Ma Lucas sembra aspettare al varco l'arrivo degli anni '90 per potersi scagliare contro la fotografia digitale, ben inteso non tanto per la tecnologia in sé, ma per l'uso che ne viene fatto. Denuncia infatti la massificazione e l'omogeneità iconografica provocata dall'uso delle banche dati da parte dei giornali, e la logica vacua da "società dello spettacolo" che sta uniformando il linguaggio del fotogiornalismo a meccanismi di tipo pubblicitario. Emblematica di questa spettacolarizzazione della società potrebbe risultare un'immagine del 2005 di Pablo Balbotin, di per sé non particolarmente rutilante, raffigurante un maxischermo in Piazza San Pietro che trasmette… Piazza San Pietro!

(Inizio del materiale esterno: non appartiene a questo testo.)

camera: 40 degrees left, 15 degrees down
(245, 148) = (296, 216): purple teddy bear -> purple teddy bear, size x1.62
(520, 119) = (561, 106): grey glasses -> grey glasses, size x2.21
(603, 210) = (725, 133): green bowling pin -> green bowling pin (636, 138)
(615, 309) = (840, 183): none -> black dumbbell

Il curatore ci spiega ancora come alcuni reporter si siano rifugiati, davanti all'indisponibilità delle nuove riviste a un'impostazione adeguata al loro lavoro, nella costruzione di progetti fotografici che ricordano certa fotografia di ricerca, per entrare poi nel circuito delle gallerie. Appare però scettico sul fatto che questo possa ancora costituire un vero servizio di informazione.

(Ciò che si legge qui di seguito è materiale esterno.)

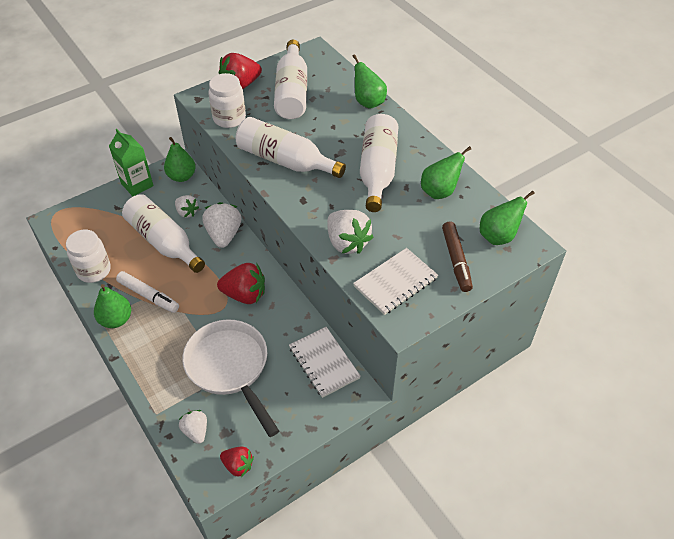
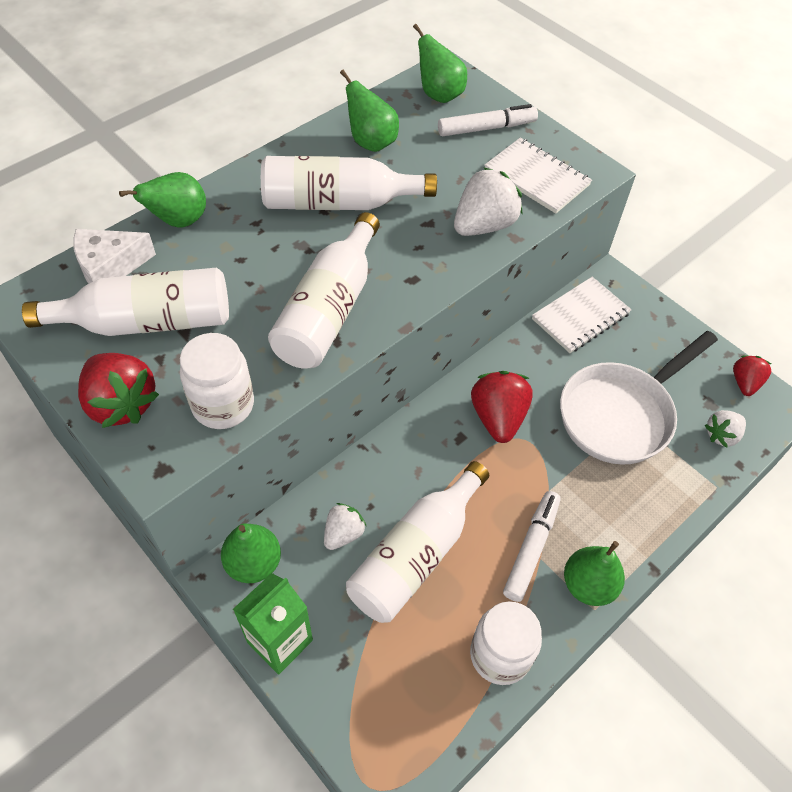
camera: 100 degrees left, 5 degrees up
(224, 235) = (387, 466): white strawberry -> none
(335, 78) = (110, 267): none -> white cheese
(456, 260) = (486, 128): brown marker -> white marker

In questa analisi della crisi del reportage, che certamente contiene una prospettiva per alcuni versi condivisibile, Lucas rivela però una certa dose di pregiudizio verso i cambiamenti in atto nella fotografia, e non coglie forse appieno alcune problematiche sulla questione della verità ai tempi della tecnologia digitale. Si mostra infatti portato a imputare buona parte della fine del genere a un ritrovato tecnologico. Sicuramente è cosciente che dietro le macchine c'è una società che le muove, ma forse varrebbe la pena di considerare un altro punto di vista, che tenga conto di un radicale cambiamento senza false nostalgie, ma neppure senza acclamare (o inveire contro) rivoluzioni digitali come punti di non ritorno. La società di oggi è andata in superficie e la fotografia, supporto superficiale per eccellenza, non può che registrare tale superficie. Questo non vuol dire che sia venuta a mancare qualsiasi profondità, ma diviene sempre più imprescindibile lo scavo, la scrematura, la ricerca di nuove soluzioni. Il fotogiornalismo, anche digitale, perche no?, deve andare a scavare, trovare nuove narrazioni e contro-narrazioni, uscire dal piano degli stilemi imposti, anche di quelli del fotoreportage tradizionale.